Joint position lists
= Beginning of Section =
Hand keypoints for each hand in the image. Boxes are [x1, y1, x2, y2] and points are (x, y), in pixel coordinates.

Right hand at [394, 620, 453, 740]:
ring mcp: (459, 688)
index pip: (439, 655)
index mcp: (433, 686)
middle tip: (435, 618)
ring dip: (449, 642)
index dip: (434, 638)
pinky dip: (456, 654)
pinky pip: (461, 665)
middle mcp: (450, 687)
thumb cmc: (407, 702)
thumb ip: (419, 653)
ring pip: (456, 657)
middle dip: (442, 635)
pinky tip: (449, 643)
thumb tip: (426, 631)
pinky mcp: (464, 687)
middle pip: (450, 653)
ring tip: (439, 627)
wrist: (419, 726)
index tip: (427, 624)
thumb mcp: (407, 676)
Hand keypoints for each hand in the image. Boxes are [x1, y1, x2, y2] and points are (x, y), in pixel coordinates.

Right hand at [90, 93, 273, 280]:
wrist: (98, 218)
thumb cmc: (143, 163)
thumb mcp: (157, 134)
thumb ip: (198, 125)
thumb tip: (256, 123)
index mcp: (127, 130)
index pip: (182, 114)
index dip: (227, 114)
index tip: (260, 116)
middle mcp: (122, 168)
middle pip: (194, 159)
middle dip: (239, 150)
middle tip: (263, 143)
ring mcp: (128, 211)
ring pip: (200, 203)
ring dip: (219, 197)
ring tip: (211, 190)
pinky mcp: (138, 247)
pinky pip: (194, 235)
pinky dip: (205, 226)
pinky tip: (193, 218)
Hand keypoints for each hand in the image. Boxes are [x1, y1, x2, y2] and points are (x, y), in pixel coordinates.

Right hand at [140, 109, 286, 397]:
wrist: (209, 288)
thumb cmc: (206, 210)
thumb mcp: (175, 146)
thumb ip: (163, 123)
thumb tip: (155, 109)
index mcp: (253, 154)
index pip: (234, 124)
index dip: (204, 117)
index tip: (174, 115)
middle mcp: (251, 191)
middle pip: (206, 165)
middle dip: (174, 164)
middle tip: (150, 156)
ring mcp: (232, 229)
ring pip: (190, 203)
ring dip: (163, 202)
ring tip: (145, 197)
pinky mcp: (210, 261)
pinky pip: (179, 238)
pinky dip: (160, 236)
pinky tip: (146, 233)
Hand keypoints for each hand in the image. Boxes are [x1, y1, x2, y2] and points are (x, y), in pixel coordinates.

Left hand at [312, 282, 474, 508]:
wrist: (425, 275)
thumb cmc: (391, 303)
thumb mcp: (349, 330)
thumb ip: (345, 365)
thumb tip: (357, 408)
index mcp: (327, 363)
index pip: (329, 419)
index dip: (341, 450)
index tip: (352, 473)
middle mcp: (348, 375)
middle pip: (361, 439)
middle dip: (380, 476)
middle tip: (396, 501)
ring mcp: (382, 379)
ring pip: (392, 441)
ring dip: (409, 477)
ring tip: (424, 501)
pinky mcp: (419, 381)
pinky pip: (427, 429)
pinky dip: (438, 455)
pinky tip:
= End of Section =
Exercise description: Working through the records, copy each line in which the word "Right" appears.

Your response:
Right hand at [394, 620, 453, 740]:
Right hand at [90, 93, 273, 280]:
Right hand at [140, 109, 286, 397]:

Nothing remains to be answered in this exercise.